- ACTION ITEM: Convert the entries' lines from the one containing "казино 7 к обеспечивает" through the one containing "присутствуют сегодня", inclusive, into a Markdown table with the columns No. and Text. Number each line and skip any blank lines.

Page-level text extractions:
═══

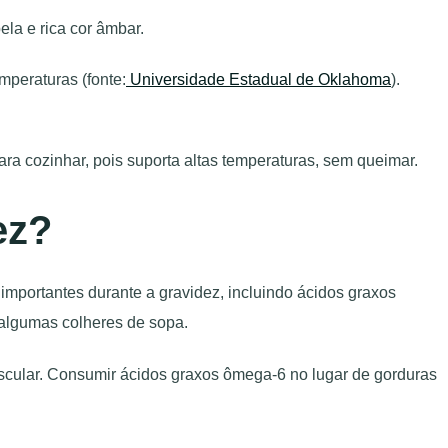
ela e rica cor âmbar.
mperaturas (fonte:
Universidade Estadual de Oklahoma
).
ra cozinhar, pois suporta altas temperaturas, sem queimar.
ez?
 importantes durante a gravidez, incluindo ácidos graxos
 algumas colheres de sopa.
ascular. Consumir ácidos graxos ômega-6 no lugar de gorduras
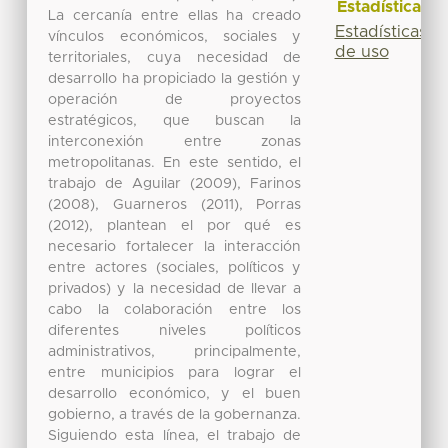
Estadísticas
La cercanía entre ellas ha creado
Estadísticas
vínculos económicos, sociales y
de uso
territoriales, cuya necesidad de
desarrollo ha propiciado la gestión y
operación de proyectos
estratégicos, que buscan la
interconexión entre zonas
metropolitanas. En este sentido, el
trabajo de Aguilar (2009), Farinos
(2008), Guarneros (2011), Porras
(2012), plantean el por qué es
necesario fortalecer la interacción
entre actores (sociales, políticos y
privados) y la necesidad de llevar a
cabo la colaboración entre los
diferentes niveles políticos
administrativos, principalmente,
entre municipios para lograr el
desarrollo económico, y el buen
gobierno, a través de la gobernanza.
Siguiendo esta línea, el trabajo de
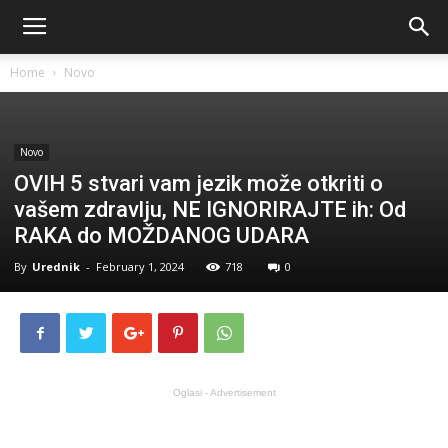
Home
Novo
Novo
OVIH 5 stvari vam jezik može otkriti o
vašem zdravlju, NE IGNORIRAJTE ih: Od
RAKA do MOŽDANOG UDARA
By
Urednik
-
February 1, 2024
718
0
Oglasi - Advertisement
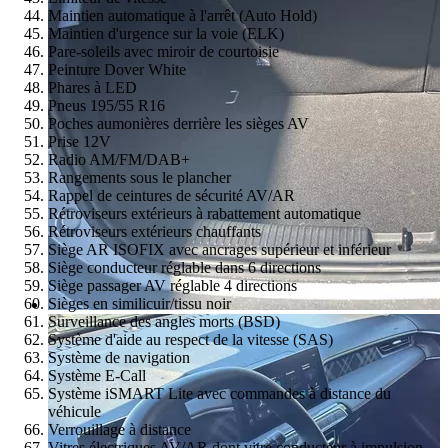
Maintien automatique à l'arrêt (Auto Hold)
Maintien d'urgence sur la voie (ELK)
Pare-soleils avec miroir de courtoisie
Peinture Dover White
Phares à LED
Pneus 195/55 R16
Poches aumonières derrière les sièges AV
Prise 12V
Radio AM/FM/DAB+
Rangements sous le plancher
Rappel de ceintures de sécurité AV/AR
Rétroviseurs extérieurs à rabattement automatique
Rétroviseurs extérieurs chauffants
Siège AR ISOFIX avec ancrages supérieur et inférieur
Siège conducteur réglable dans 6 directions
Siège passager AV réglable 4 directions
Sièges en similicuir/tissu noir
Surveillance des angles morts (BSD)
Système d'aide au respect de la vitesse (SAS)
Système de navigation
Système E-Call
Système iSMART Lite avec commandes à distance du
véhicule
Verrouillage à distance
Vitres électriques AV/AR dont vitre conducteur à impulsion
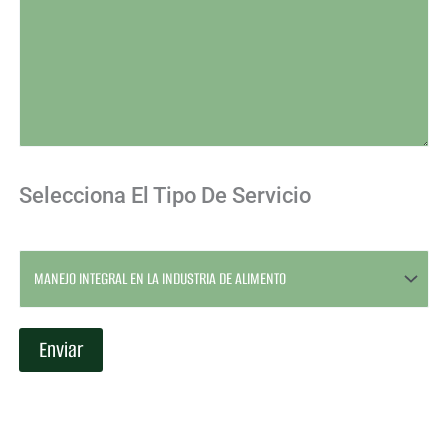
Selecciona El Tipo De Servicio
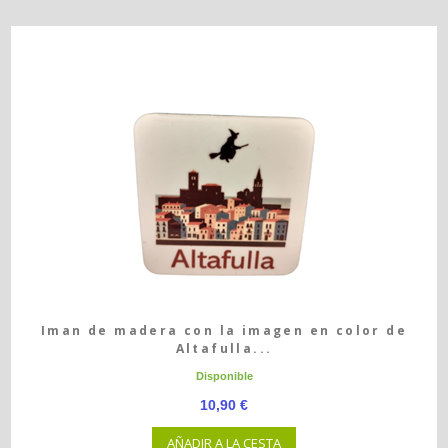
Iman de madera con la imagen en color de
Altafulla...
Disponible
10,90 €
AÑADIR A LA CESTA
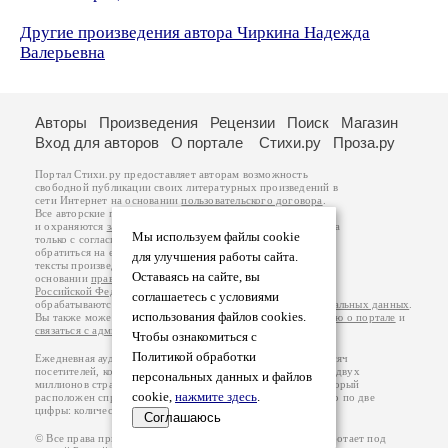
Другие произведения автора Чиркина Надежда
Валерьевна
Авторы
Произведения
Рецензии
Поиск
Магазин
Вход для авторов
О портале
Стихи.ру
Проза.ру
Портал Стихи.ру предоставляет авторам возможность
свободной публикации своих литературных произведений в
сети Интернет на основании
пользовательского договора
.
Все авторские права на произведения принадлежат авторам
и охраняются
законом
. Перепечатка произведений возможна
Мы используем файлы cookie
только с согласия его автора, к которому вы можете
обратиться на его авторской странице. Ответственность за
для улучшения работы сайта.
тексты произведений авторы несут самостоятельно на
Оставаясь на сайте, вы
основании
правил публикации
и
законодательства
Российской Федерации
. Данные пользователей
соглашаетесь с условиями
обрабатываются на основании
Политики обработки персональных данных
.
использования файлов cookies.
Вы также можете посмотреть более подробную
информацию о портале
и
связаться с администрацией
.
Чтобы ознакомиться с
Политикой обработки
Ежедневная аудитория портала Стихи.ру – порядка 200 тысяч
посетителей, которые в общей сумме просматривают более двух
персональных данных и файлов
миллионов страниц по данным счетчика посещаемости, который
cookie,
нажмите здесь
.
расположен справа от этого текста. В каждой графе указано по две
цифры: количество просмотров и количество посетителей.
Соглашаюсь
© Все права принадлежат авторам, 2000-2026. Портал работает под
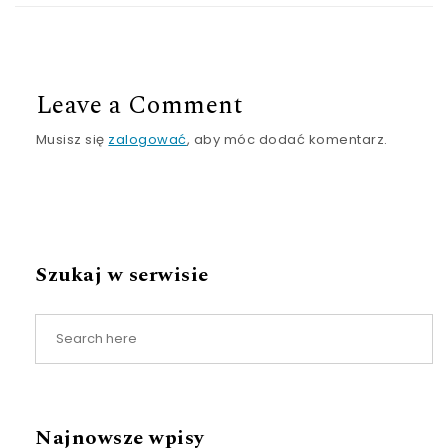
Leave a Comment
Musisz się
zalogować
, aby móc dodać komentarz.
Szukaj w serwisie
Najnowsze wpisy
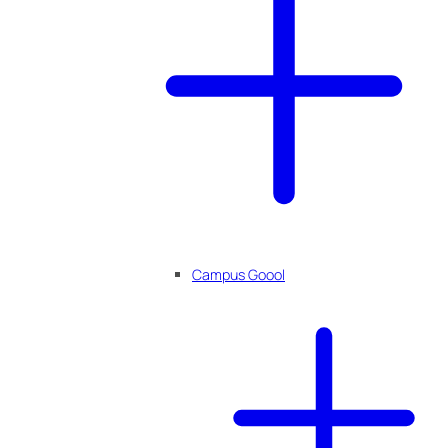
Campus Goool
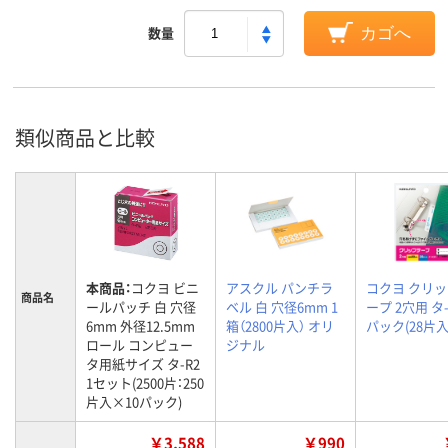
数量
カゴへ
類似商品と比較
本商品：
コクヨ ビニ
アスクル パンチラ
コクヨ クリ
商品名
ールパッチ 白 穴径
ベル 白 穴径6mm 1
ープ 2穴用 タ-
6mm 外径12.5mm
箱（2800片入） オリ
パック(28片入
ロール コンピュー
ジナル
タ用紙サイズ タ-R2
1セット(2500片：250
片入×10パック)
￥3,588
￥990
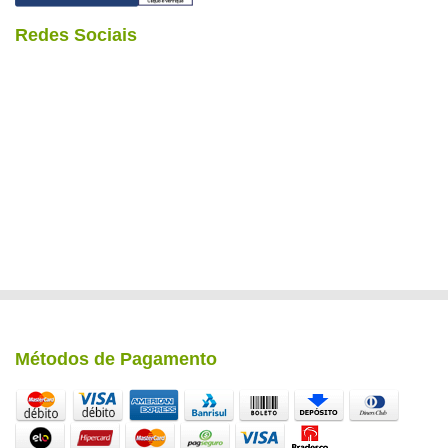
Redes Sociais
Métodos de Pagamento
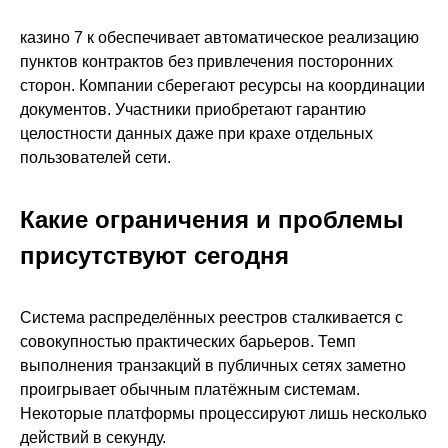
казино 7 к обеспечивает автоматическое реализацию
пунктов контрактов без привлечения посторонних
сторон. Компании сберегают ресурсы на координации
документов. Участники приобретают гарантию
целостности данных даже при крахе отдельных
пользователей сети.
Какие ограничения и проблемы
присутствуют сегодня
Система распределённых реестров сталкивается с
совокупностью практических барьеров. Темп
выполнения транзакций в публичных сетях заметно
проигрывает обычным платёжным системам.
Некоторые платформы процессируют лишь несколько
действий в секунду.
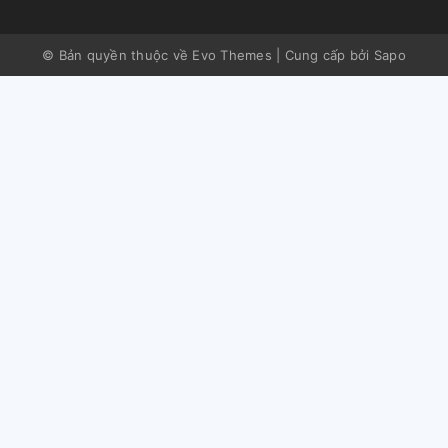
© Bản quyền thuộc về Evo Themes
|
Cung cấp bởi
Sapo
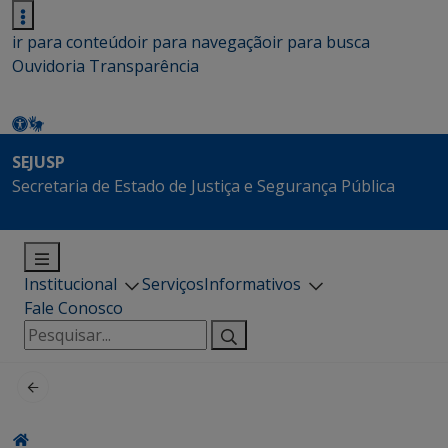
ir para conteúdo
ir para navegação
ir para busca
Ouvidoria
Transparência
SEJUSP
Secretaria de Estado de Justiça e Segurança Pública
Institucional
Serviços
Informativos
Fale Conosco
Pesquisar
por:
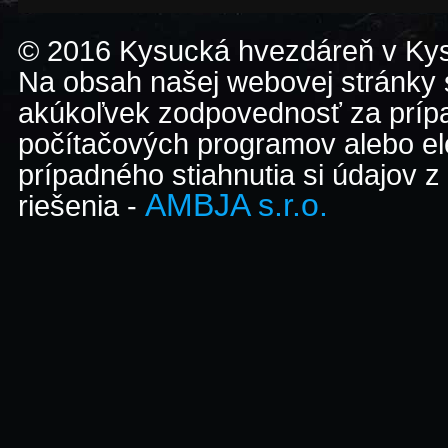
© 2016 Kysucká hvezdáreň v K
Na obsah našej webovej stránky
akúkoľvek zodpovednosť za prípa
počítačových programov alebo el
prípadného stiahnutia si údajov z
AMBJA s.r.o.
riešenia -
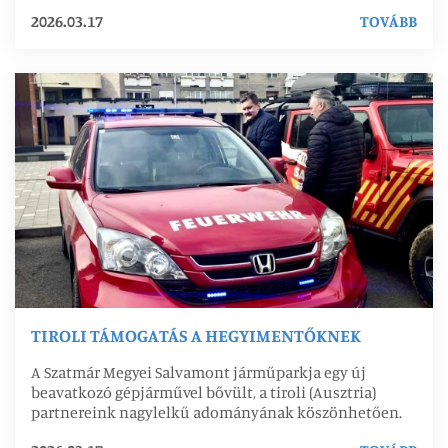
2026.03.17
TOVÁBB
TIROLI TÁMOGATÁS A HEGYIMENTŐKNEK
A Szatmár Megyei Salvamont járműparkja egy új
beavatkozó gépjárművel bővült, a tiroli (Ausztria)
partnereink nagylelkű adományának köszönhetően.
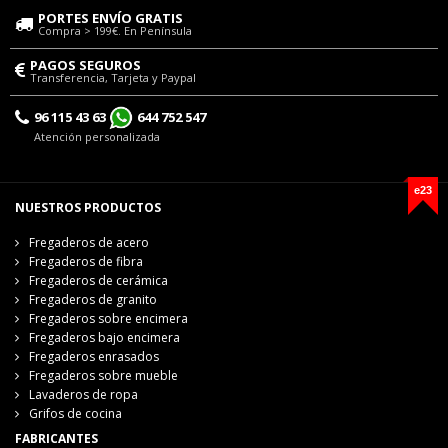
PORTES ENVÍO GRATIS
Compra > 199€. En Península
PAGOS SEGUROS
Transferencia, Tarjeta y Paypal
96 115 43 63
644 752 547
Atención personalizada
e23
NUESTROS PRODUCTOS
Fregaderos de acero
Fregaderos de fibra
Fregaderos de cerámica
Fregaderos de granito
Fregaderos sobre encimera
Fregaderos bajo encimera
Fregaderos enrasados
Fregaderos sobre mueble
Lavaderos de ropa
Grifos de cocina
FABRICANTES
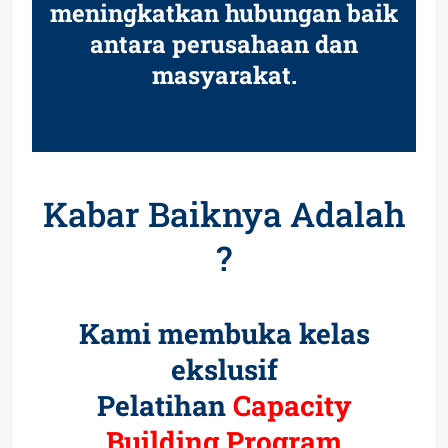
meningkatkan hubungan baik
antara perusahaan dan
masyarakat.
Kabar Baiknya Adalah
?
Kami membuka kelas
ekslusif
Pelatihan
Capacity
Building Program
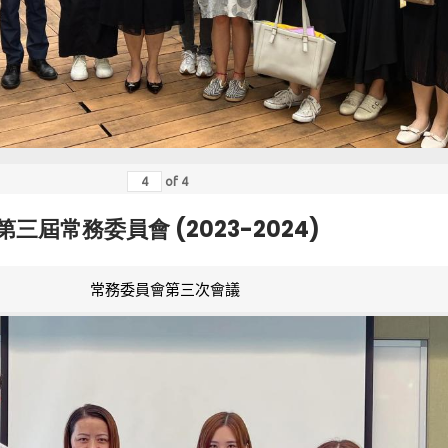
of
4
第三屆常務委員會 (2023-2024)
常務委員會第三次會議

═══

- REPLY:
| No. | Text |
|---|---|
| 1 | казино 7 к обеспечивает автоматическое реализацию |
| 2 | пунктов контрактов без привлечения посторонних |
| 3 | сторон. Компании сберегают ресурсы на координации |
| 4 | документов. Участники приобретают гарантию |
| 5 | целостности данных даже при крахе отдельных |
| 6 | пользователей сети. |
| 7 | Какие ограничения и проблемы |
| 8 | присутствуют сегодня |